Сколько лет исполнилось Виталию Коротичу 26 мая, согласно фрагменту документа ниже?

***** ФРАГМЕНТ ДОКУМЕНТА

КОРОТИЧ СДЕЛАНО В СССР

Время так быстро летит, что вся наша перестройка кажется сегодня чем-то вроде войны 1812 года. И что легендарный главный редактор «Огонька» перестроечной эпохи Виталий Коротич человек такой же старый, как ровесники революции. А ему 26 мая исполнилось всего 65 лет

КОРОТИЧ
СДЕЛАНО В СССР

Коротича очень многие не любят. Увы. Одни — за то, что он сделал с ними, пустив по миру голеньких, без роскошных идеологических шуб, другие — за то, что не вернулся из Америки во время путча 91-го года, забоялся, что ли? Третьи — за то, за что всегда ненавидят людей, взлетевших вверх стремительно и обошедших сразу всех до одного. Почему не меня выбрала судьба, я ведь ничем не хуже? А вот не тебя. Один мой бывший приятель, которого я в свое время привел в «Огонек», через несколько лет после всего написал книгу, где рассказывал, что великий «Огонек», такой, каким все его запомнили, с тиражом в 4,5 миллиона, делали так и оставшиеся безвестными простые работники секретариата, а слава досталась барину. И так далее.

Ненависть к Коротичу сразу же начинал чувствовать и на себе всякий, кто приходил в редакцию. На эстакаде, пересекающей площадь Савеловского вокзала, на уровне наших окон вечно торчали люди с плакатами типа: «Еврей Коротич, убирайся в свой Тель-Авив!», «Жидомасонские прихвостни (это мы, глядевшие из окон), вы продали свою страну!», «Рука народа покарает вас!» Почему-то то, что мы делали, у наших неприятелей ассоциировалось с еврейством. Поэтому, когда утром я входил в свой отдел, то уже автоматически здоровался: «Здорово, евреи!» Надо сказать, евреи среди нас действительно водились. Саша Минкин, например. Аллу Боссарт тоже все читатели, даже поклонники, считали еврейкой, хотя фамилия у нее типично немецкая, австрийская вернее: Моцарт, Боссарт и т.п. Но даже Дима Попов соглашался носить гордое звание «еврей», потому что реакция на то, что мы делали, была наглядна. В общем, перестройку, как и революцию, сделали мы, евреи, во главе с главным евреем Коротичем.

И за то я ему благодарен, что во всех, кто работал с ним, навсегда исчезло как юдофобство, так и юдофильство. Тот внутренний порожек, который образовала в каждом из нас советская власть, об него спотыкался всякий, кто открывал рот, чтобы произнести «еврей», причем запинался, просто чтоб не обидеть ненароком друзей, эта зацепка исчезла незримо и навсегда.

**********
***** ИСХОДНЫЕ ДАННЫЕ

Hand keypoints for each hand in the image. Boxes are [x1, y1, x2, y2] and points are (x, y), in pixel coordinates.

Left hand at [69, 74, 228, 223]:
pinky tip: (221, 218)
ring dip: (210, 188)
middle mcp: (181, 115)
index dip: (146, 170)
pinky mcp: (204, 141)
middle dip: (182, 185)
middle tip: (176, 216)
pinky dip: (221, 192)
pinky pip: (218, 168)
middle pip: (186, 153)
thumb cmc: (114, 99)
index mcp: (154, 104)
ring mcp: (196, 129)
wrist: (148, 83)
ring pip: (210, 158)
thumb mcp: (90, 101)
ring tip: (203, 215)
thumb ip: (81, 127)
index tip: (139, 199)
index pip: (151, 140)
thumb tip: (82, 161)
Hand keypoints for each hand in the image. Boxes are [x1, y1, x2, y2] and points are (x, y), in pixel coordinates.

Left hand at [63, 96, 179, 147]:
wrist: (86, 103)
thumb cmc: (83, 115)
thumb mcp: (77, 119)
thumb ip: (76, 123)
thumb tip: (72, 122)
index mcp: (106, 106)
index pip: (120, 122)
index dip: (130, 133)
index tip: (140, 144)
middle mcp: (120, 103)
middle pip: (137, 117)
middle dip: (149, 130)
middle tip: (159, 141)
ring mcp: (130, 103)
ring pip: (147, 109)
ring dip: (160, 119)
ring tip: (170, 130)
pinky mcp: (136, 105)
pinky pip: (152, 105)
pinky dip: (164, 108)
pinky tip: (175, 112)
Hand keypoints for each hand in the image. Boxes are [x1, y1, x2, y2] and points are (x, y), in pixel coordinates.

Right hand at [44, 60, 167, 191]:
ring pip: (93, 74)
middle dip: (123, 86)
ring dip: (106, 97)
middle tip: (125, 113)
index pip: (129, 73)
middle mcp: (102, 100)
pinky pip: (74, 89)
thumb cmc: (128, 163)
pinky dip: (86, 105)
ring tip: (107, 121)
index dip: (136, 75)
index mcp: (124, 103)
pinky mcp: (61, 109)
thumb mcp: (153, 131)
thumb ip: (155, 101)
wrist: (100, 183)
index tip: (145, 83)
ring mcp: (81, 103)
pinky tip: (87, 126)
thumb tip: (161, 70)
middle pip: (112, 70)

**********
***** ИСХОДНЫЕ ДАННЫЕ

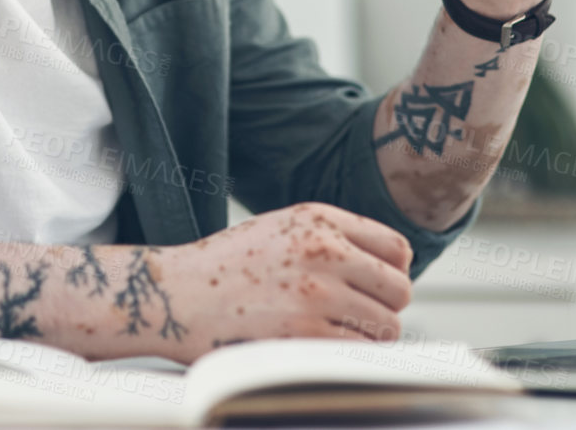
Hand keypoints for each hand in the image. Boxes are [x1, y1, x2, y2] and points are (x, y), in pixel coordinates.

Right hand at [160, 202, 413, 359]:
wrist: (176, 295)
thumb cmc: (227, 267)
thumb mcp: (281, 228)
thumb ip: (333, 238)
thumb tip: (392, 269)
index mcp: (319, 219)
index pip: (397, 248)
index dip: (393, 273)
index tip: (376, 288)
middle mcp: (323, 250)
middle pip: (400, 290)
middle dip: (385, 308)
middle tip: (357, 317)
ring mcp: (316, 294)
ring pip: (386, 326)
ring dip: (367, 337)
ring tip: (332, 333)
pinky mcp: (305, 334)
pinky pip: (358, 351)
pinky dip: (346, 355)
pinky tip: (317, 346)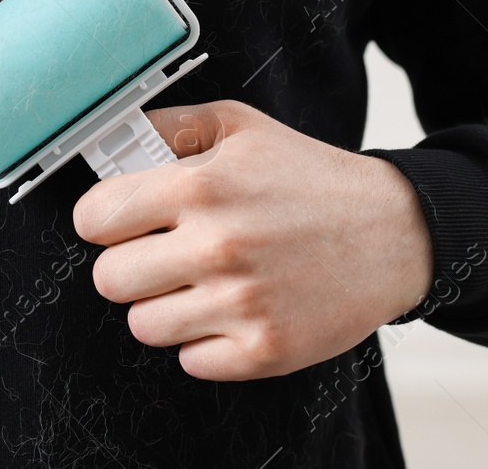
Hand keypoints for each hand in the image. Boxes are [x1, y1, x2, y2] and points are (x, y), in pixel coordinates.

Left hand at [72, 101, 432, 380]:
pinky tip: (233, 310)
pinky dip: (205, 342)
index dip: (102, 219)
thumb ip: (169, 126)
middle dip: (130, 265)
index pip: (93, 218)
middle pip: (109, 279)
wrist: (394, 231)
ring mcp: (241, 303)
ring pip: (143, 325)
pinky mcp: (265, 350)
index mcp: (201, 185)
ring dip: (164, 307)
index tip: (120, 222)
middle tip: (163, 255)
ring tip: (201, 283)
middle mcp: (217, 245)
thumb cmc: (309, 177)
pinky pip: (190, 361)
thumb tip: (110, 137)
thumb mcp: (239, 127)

**********

### ОТВЕТ К ЗАДАНИЮ
65 лет.